We are going to import designated map from Open Street Map and modify it using Java and make it compatible to use with SUMO Simulator. User will be asked to give input of origin and destination of vehicle as simple latitude and longitude co ordinate of the vehicle or they can divide the map into districts and create trips between districts. The file format would be simple text file or .CSV file.
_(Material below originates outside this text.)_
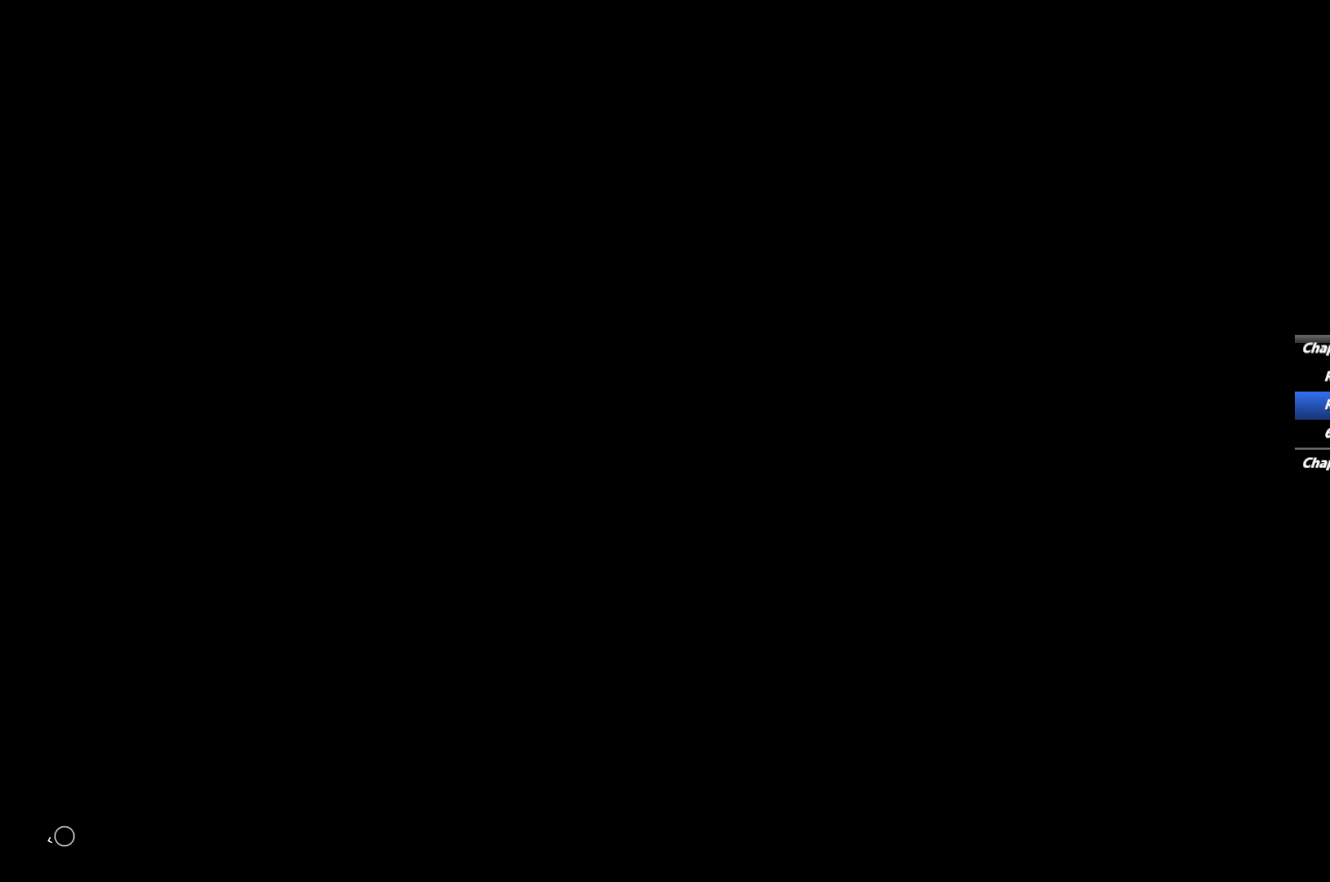
{"keys": ["s"], "mouse": [], "events": [[300, "mouse_right", "down"], [383, "mouse_right", "up"], [450, "s", "down"]]}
We will parse the file using Java and send the coordinate to SUMO for creating the simulation and then save the result for user to further use. Our main goal here is to automate the whole process. Generated output for each stage will be used as input for next stage by program.
Figure 1: Vehicle Mobility Simulation Process
2. Tools used
2.1 Open Street Map:
OpenStreetMap (OSM) is a collaborative project to create a free editable map of the world. Two major driving forces behind the establishment and growth of OSM have been restrictions on use or availability of map information across much of the world and the advent of inexpensive portable satellite navigation devices. Rather than the map itself, the data generated by the OpenStreetMap project is considered its primary output. This data is then available for use in both traditional applications, like its usage by Craigslist and Foursquare to replace Google Maps, and more unusual roles, like replacing default data included with GPS receivers.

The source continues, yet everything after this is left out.